In 1853 Mr. Kennedy entered the office of the Democratic Press, published by John L. Scripps and William Bross, as an apprentice. In 1857 he went to Red Wing, Minn., with young L. F. Hubbard (now Gov. Hubbard), and assisted him in getting his newspaper started. In the following year he went South, and spent two years in Memphis, where he cast his first vote in 1860, for Stephen A. Douglas. A week after the election he went to West Point and Searcy, Ark., where the outbreak of the Rebellion found him. For six weeks he remained in that hot-bed, utterly unable to devise any way of getting home without, perhaps, getting into worse trouble. Finally a vigilance committee solved the difficulty, and sent him to Memphis, where another vigilance committee advised him to leave for home, which he was glad to do. He says, though, that from first to last he was treated courteously and kindly. On reaching Cairo he was surprised to learn that he had been hung by a mob ten days before, and a day or so later had the rare privilege of reading his own obituary in the Times and Tribune of Chicago.

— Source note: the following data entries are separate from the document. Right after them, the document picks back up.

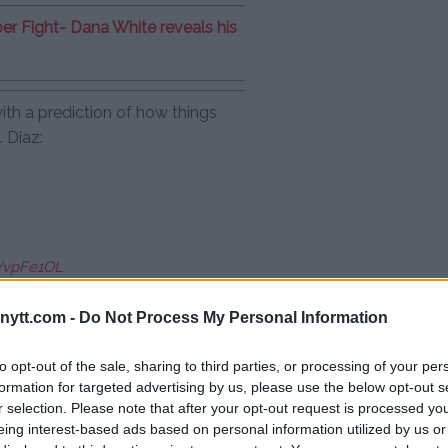
per Fight- Dana White reveals his
with a prediction of how things
 Diaz:
PVvpFe1OL
 2020
ytt.com -
Do Not Process My Personal Information
to opt-out of the sale, sharing to third parties, or processing of your per
compliment: “He understands”
formation for targeted advertising by us, please use the below opt-out s
r selection. Please note that after your opt-out request is processed y
eing interest-based ads based on personal information utilized by us or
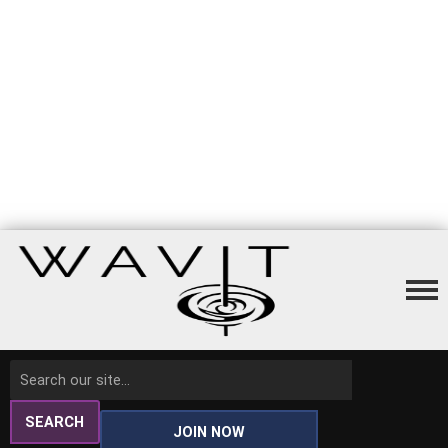
SEARCH
JOIN NOW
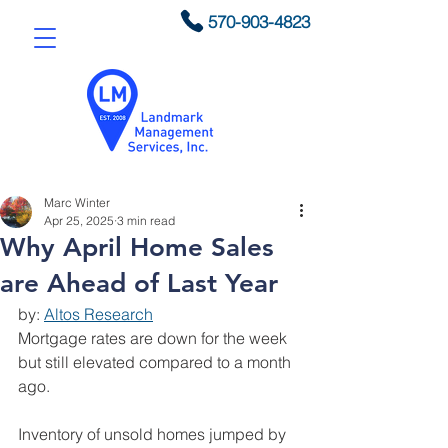
570-903-4823
Marc Winter
Apr 25, 2025
3 min read
Why April Home Sales
are Ahead of Last Year
by: 
Altos Research
Mortgage rates are down for the week 
but still elevated compared to a month 
ago.
Inventory of unsold homes jumped by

Six weeks later he enlisted in Bat. A, 1st Ill. Art., and served three years, participating in 11 engagements, including Fort Donelson, Shiloh, Arkansas Post, Champion Hills, siege of Vicksburg, siege of Jackson, and Mission Ridge (Chattanooga). For three years after his discharge he traveled for a Chicago grocery house, and then got married and drifted back into the printing business. His marriage occurred in Monmouth, Ill., Nov. 6, 1866, to Miss Addie Whitney [sic]. In September, 1871, he located in Moline, since which time he has been connected successively with the Review (weekly), the Dispatch (daily), the Review-Dispatch (weekly), and the Republican (daily and weekly), besides managing an extensive job printing business until the fall of 1882. In May 1883, the firm Kennedy & Co. was incorporated, and began the publication of the Republican, of which Mr. Kennedy is the active manager. He is both an able business and newspaper man, and the publications in which he has been interested bear the impress of the stirring, enterprising and efficient Samson (sic) Kennedy.
According to an article in the Janesville (Wisconsin) Weekly Gazette and Free Press, dated 24 May 1861, "Sampson Kennedy, son of the late Alderman Kennedy, and a printer by trade, was also hung by the rebels at memphis, for expressing his sentiments." He was either hung and later cut down still living, or the story is apocryphal, since his obituary dated 1917 appears below.
Obituary of Sampson Kennedy from the Moline Daily Dispatch Monday evening July 23, 1917 provided by Ann & Dick Shallberg: Funeral services for Sampson Kennedy, who died Friday night in the National Soldiers' home in Milwaukee, will be held at 2:30 tomorrow afternoon in the Knox chapel. Burial will be in the Riverside cemetery. The Rev. P. C. Ladd will officiate. Services at the grave will be held under auspices of Graham post, No. 312, G.A.R. Members of Graham post are asked to meet at the Knox chapel at 2:15. The processions will be by automobile.